» Selected excerpt
....
# OK to use an old Audio Control Equalizer mic?



## scottfa (Jun 23, 2010)

I have an old Audio Control Equalizer that has a pink noise generator and accompanying mic. I want to use the mic with REW to put in bass traps in my home studio. Anything I should know?
Thanks


----------



## Wayne A. Pflughaupt (Apr 13, 2006)

Yes - you'll need a calibration file for the mic, which you would load into REW. Without it, your measurements won't be accurate.

Regards,
Wayne


----------



## scottfa (Jun 23, 2010)

Thanks. I assume that I can use REW to create the cal file? I am not at the computer, which is down for a few days, so I can't look at REW to find out.


----------



## Wayne A. Pflughaupt (Apr 13, 2006)

No, REW can’t create a calibration file for a mic. You can create one yourself, but you’d have to have a frequency response plot of the mic in order to do that. This post will tell you how to do that.

Can you post a picture of the mic? If it’s like the one that was included with my AudioControl RTA, I have a calibration file you might be able to use.
....
» Work request A
Determine how many lines of the listing below contain the string "nghệ", with case taken into account. Reply with the number alone.

Stored data:
....
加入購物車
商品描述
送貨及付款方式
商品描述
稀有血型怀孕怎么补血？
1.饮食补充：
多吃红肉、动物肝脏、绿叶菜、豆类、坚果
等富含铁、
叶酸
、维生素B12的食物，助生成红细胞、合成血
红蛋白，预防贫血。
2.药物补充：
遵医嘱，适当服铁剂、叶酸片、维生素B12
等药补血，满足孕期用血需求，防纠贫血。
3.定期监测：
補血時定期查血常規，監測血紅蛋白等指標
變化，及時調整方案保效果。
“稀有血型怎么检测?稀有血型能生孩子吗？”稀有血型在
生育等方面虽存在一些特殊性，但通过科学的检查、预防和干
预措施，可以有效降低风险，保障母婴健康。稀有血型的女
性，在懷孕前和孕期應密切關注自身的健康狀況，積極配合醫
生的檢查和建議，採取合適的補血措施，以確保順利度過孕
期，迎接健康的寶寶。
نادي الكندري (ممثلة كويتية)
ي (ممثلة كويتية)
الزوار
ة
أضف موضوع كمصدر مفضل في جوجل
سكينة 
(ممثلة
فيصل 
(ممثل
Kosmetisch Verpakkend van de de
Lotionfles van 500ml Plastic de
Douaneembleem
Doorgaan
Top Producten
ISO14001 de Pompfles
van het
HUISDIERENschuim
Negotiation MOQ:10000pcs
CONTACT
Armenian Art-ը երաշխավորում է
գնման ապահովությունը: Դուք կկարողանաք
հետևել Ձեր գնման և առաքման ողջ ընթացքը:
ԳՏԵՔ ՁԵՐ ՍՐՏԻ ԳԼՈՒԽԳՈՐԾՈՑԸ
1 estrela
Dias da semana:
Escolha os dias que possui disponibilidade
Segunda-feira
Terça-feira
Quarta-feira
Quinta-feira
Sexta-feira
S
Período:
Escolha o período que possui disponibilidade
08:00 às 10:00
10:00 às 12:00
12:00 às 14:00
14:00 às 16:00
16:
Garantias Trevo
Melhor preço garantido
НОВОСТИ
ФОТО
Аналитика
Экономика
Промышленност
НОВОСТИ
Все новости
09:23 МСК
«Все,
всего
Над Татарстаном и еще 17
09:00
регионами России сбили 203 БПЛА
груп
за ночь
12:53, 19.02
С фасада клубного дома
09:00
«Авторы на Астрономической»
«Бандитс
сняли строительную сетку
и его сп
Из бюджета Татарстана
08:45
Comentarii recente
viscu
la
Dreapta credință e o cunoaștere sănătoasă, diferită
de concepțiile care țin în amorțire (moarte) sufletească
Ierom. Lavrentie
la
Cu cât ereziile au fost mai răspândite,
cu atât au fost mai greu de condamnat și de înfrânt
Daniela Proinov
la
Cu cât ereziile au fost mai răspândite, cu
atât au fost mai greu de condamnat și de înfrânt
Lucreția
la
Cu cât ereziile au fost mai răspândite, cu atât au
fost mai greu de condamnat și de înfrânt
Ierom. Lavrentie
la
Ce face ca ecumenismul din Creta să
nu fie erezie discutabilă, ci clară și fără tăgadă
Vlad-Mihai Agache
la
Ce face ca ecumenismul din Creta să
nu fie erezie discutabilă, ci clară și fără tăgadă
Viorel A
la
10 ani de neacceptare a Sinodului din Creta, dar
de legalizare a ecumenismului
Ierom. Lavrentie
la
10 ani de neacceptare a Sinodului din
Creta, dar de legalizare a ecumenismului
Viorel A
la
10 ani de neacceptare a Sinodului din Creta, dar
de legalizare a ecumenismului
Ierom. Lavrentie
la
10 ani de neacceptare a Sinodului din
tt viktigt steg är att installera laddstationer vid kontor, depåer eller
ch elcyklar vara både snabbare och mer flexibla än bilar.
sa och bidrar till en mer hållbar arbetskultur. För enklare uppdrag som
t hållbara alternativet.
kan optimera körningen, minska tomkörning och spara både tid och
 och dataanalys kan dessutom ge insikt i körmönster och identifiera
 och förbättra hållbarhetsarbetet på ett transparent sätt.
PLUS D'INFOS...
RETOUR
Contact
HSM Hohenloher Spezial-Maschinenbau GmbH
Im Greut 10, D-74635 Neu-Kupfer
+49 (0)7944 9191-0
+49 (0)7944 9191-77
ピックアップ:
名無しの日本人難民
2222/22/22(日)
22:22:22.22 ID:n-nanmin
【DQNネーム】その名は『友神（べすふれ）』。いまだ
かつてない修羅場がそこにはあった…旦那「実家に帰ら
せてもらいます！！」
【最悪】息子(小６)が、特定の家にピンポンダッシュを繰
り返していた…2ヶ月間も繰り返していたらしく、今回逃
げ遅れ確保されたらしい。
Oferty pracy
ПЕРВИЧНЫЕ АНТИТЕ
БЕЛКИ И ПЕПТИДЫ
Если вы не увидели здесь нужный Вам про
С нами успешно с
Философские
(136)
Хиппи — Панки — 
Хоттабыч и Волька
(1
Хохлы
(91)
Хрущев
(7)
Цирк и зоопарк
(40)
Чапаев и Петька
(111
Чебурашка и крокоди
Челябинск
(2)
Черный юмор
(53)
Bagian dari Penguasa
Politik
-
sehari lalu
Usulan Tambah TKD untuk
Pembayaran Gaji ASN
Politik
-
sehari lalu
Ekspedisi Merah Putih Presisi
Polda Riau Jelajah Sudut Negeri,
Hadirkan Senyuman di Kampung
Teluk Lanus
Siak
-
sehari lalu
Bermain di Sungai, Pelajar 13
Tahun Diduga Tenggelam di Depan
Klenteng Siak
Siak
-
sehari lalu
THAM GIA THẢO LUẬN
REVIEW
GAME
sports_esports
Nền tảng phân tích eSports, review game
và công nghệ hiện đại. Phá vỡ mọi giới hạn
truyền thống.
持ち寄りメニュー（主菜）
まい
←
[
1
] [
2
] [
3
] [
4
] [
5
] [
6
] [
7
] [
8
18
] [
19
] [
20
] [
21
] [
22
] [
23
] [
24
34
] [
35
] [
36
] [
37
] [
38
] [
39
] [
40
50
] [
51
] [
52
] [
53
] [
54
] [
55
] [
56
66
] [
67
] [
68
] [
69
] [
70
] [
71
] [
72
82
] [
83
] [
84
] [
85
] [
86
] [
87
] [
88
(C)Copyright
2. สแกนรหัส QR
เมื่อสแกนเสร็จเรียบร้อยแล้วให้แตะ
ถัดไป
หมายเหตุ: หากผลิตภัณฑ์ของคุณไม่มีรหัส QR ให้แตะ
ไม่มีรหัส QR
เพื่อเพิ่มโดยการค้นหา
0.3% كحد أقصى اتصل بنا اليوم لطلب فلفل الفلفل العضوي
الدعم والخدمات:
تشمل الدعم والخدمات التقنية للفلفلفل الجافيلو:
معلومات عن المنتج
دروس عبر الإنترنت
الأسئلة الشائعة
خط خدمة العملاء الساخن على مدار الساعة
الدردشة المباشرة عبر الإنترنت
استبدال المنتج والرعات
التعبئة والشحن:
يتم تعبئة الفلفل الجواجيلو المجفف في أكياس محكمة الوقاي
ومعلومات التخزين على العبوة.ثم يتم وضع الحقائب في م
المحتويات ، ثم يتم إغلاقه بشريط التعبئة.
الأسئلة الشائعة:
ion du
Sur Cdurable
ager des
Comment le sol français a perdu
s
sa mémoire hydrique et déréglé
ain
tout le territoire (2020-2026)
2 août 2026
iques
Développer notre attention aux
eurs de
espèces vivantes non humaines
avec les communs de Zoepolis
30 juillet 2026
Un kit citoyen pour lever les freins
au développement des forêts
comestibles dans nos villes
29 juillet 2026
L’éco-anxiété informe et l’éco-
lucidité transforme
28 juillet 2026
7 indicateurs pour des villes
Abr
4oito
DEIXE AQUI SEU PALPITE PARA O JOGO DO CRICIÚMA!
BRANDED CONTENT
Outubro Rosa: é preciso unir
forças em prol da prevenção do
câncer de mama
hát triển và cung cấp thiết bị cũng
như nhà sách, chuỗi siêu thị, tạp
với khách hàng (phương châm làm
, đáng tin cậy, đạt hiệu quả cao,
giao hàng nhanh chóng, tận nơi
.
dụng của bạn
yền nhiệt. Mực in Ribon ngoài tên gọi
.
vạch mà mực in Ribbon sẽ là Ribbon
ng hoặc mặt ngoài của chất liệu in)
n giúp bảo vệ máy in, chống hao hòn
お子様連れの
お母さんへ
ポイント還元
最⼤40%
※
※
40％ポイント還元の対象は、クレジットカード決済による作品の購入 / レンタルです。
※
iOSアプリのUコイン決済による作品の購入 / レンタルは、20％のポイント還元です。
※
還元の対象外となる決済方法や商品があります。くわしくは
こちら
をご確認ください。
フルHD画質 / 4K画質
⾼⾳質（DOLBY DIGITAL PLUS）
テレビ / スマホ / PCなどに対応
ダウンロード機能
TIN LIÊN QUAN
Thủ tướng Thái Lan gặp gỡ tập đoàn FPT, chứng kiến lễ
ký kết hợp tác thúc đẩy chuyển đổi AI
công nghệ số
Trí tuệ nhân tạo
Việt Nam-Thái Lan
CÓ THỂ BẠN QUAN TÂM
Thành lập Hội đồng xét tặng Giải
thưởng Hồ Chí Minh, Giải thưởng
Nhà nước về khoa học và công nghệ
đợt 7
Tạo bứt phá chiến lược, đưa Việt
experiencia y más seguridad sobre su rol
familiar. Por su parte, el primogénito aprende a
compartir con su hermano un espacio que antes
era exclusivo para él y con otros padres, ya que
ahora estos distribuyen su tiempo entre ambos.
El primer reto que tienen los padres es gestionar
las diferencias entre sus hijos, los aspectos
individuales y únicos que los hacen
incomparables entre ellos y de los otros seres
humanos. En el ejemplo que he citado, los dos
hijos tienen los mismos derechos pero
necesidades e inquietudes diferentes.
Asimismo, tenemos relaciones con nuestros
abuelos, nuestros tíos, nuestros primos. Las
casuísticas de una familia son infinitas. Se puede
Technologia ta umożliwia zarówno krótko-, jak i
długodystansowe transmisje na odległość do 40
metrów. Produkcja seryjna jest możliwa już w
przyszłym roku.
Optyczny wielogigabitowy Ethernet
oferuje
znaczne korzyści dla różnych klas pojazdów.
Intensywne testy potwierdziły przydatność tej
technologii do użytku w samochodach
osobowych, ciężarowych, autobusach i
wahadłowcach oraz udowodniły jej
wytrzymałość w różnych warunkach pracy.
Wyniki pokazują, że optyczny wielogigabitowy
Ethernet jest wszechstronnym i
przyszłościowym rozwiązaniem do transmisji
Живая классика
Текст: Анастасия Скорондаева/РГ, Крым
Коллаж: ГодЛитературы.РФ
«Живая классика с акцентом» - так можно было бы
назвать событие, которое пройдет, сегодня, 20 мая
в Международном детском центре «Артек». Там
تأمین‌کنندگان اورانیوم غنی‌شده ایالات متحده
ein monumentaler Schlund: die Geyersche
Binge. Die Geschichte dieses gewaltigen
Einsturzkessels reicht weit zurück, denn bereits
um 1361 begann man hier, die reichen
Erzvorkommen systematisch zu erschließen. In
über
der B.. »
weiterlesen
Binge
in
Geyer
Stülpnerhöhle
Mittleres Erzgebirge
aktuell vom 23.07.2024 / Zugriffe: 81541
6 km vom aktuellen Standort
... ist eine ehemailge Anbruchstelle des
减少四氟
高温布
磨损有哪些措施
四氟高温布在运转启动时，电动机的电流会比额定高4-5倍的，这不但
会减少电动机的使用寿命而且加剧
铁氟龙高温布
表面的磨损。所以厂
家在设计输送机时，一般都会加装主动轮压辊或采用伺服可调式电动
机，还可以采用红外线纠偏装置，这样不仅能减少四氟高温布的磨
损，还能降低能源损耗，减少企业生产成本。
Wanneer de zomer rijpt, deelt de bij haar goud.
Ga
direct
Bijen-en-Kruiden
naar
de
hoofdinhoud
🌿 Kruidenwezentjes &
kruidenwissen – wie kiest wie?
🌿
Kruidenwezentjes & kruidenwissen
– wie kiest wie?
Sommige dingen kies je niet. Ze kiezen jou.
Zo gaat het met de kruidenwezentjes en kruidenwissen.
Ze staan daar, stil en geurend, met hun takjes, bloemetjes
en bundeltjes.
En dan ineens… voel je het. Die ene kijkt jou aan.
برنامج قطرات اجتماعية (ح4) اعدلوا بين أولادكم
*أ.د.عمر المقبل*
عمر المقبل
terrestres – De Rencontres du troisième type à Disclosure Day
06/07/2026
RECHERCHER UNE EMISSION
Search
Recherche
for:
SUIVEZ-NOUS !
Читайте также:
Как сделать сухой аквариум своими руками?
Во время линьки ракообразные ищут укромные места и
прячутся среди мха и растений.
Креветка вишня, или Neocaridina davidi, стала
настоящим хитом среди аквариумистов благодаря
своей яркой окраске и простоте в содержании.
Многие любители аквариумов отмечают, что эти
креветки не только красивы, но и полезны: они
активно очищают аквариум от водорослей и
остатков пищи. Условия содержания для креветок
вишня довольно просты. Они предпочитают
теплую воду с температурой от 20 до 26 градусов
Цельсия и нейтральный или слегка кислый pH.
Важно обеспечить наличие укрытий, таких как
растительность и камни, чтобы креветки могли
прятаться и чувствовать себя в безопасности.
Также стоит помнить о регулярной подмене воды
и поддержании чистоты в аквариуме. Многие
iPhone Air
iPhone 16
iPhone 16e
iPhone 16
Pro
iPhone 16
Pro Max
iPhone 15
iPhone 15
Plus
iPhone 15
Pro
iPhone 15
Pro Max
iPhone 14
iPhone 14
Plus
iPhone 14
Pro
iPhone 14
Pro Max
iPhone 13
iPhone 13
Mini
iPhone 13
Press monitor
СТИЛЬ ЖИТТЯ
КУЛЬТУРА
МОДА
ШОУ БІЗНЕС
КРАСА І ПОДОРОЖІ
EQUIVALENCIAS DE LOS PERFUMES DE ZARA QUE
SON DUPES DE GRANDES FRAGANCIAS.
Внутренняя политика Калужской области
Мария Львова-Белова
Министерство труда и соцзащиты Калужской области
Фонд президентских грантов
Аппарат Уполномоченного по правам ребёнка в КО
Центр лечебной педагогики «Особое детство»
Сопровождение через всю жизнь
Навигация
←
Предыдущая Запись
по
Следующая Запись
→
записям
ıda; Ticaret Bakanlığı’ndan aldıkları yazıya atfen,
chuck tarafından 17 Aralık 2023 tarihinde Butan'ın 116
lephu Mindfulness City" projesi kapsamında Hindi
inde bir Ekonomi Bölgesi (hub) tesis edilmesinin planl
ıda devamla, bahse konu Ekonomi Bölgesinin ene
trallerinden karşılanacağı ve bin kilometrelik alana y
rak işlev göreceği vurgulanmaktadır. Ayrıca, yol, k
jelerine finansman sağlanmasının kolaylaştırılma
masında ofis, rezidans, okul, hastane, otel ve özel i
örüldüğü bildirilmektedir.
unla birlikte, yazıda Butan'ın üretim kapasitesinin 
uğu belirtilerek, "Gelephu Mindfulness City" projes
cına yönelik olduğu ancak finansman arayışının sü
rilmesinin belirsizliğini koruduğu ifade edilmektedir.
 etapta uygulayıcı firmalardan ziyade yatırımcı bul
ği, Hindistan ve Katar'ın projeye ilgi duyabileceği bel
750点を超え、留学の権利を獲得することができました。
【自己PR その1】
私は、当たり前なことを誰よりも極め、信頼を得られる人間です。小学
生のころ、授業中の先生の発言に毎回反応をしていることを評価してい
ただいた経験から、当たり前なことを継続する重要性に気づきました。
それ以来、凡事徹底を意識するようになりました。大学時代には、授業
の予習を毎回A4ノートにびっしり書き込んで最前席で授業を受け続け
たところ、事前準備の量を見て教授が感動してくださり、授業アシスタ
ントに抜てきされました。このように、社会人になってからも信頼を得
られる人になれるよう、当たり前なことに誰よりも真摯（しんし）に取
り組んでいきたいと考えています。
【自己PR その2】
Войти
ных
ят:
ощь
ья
....
» Work request B
According to the microphone thread above, what would someone need in order to create a calibration file for the mic themselves?

» Reply A
3

» Reply B
A frequency response plot of the mic.